Recent installation of high-resolution cameras at San Quentin is a small part of the state’s efforts to scrub contraband from its prisons, according to a report produced by the California Department of Corrections and Rehabilitation.
The report cites technology such as high-resolution audio-video surveillance, body and baggage X-ray scanners, various metal and magnetic detectors, and forensic cell phone technology designed to detect and interrupt cellular signals as part of that program, as well as K-9 teams trained to sniff out both narcotics and cellular devices.
These efforts “provide a good foundation for preventing contraband from entering institutions,” said the report.
Data compiled from 2019 through the first half of 2022 reflect these efforts, illustrating a number of trends in the seizure of contraband. The number of seized cellular devices has declined from a high of nearly 10,500 in 2019 to an estimated 7,000 in 2022 — representing a nearly 35% decrease.
Confiscation of drugs has varied widely by substance. Discoveries of heroin, for example, have remained relatively flat: an average of just under 28 pounds per year. But marijuana discoveries spiked in 2021, with 128.7 pounds confiscated, roughly double the amount of the previous year. And seizure of methamphetamines also increased in 2021 before dropping slightly this year.
These data point to the mixed effect of the COVID-19 pandemic — and the accompanying restricted access to prisons statewide — on the introduction of contraband to prison facilities. Suspending “most non-essential movement into the institutions” and cutting off prisoners’ in-person interactions with family, visitors and volunteers might have hindered the smuggling of contraband, the report suggested. It also may have reduced both overdose deaths and the number of arrests of people attempting to introduce contraband.

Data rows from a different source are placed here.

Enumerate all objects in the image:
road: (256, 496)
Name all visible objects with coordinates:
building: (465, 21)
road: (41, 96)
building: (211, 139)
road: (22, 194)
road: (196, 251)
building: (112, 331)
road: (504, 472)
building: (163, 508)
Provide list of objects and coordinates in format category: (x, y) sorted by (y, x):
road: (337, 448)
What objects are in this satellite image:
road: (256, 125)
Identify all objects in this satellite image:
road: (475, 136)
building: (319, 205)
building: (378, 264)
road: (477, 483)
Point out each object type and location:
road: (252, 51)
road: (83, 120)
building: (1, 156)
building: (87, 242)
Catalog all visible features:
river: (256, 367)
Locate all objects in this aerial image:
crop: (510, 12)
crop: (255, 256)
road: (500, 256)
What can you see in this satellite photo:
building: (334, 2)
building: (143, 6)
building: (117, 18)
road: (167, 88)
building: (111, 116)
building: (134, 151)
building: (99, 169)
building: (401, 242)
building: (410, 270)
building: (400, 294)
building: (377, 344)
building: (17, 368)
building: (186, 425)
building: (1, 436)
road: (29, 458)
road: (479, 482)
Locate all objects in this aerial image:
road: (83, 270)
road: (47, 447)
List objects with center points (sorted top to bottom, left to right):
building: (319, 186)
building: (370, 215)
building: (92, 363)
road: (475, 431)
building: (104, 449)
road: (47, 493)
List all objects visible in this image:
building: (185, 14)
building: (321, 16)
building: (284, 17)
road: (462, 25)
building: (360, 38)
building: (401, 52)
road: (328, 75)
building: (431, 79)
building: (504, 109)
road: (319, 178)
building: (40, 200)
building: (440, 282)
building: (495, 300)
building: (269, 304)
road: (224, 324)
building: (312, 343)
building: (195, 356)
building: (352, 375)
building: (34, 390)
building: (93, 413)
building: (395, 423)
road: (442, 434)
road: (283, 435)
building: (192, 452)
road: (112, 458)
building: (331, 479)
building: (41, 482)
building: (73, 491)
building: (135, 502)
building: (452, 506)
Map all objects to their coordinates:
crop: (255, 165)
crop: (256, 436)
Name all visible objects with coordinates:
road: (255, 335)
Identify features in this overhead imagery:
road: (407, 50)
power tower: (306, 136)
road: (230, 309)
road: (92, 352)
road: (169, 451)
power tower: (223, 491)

Overdose-related deaths in the state’s prisons have declined from a high of 63 in 2019 to a six-year low of 22 in 2021. But CDCR has attributed the decline to the rollout of the Integrated Substance Use Disorder Treatment program and suboxone-based Medication Assisted Treatment, not to contraband prevention efforts.
“CDCR strongly believes a multilayered approach is the most effective way to reduce contraband activity,” the report concludes, including substance use disorder treatment and physical security measures, as well as “dismantling drug distribution systems, disrupting gang activity, and closing avenues of entry for contraband.”
In these ways, CDCR remains committed to reducing contraband, the report said, calling its efforts “critical to disrupting the criminal enterprises that threaten the safety and security of the institutions and the public.”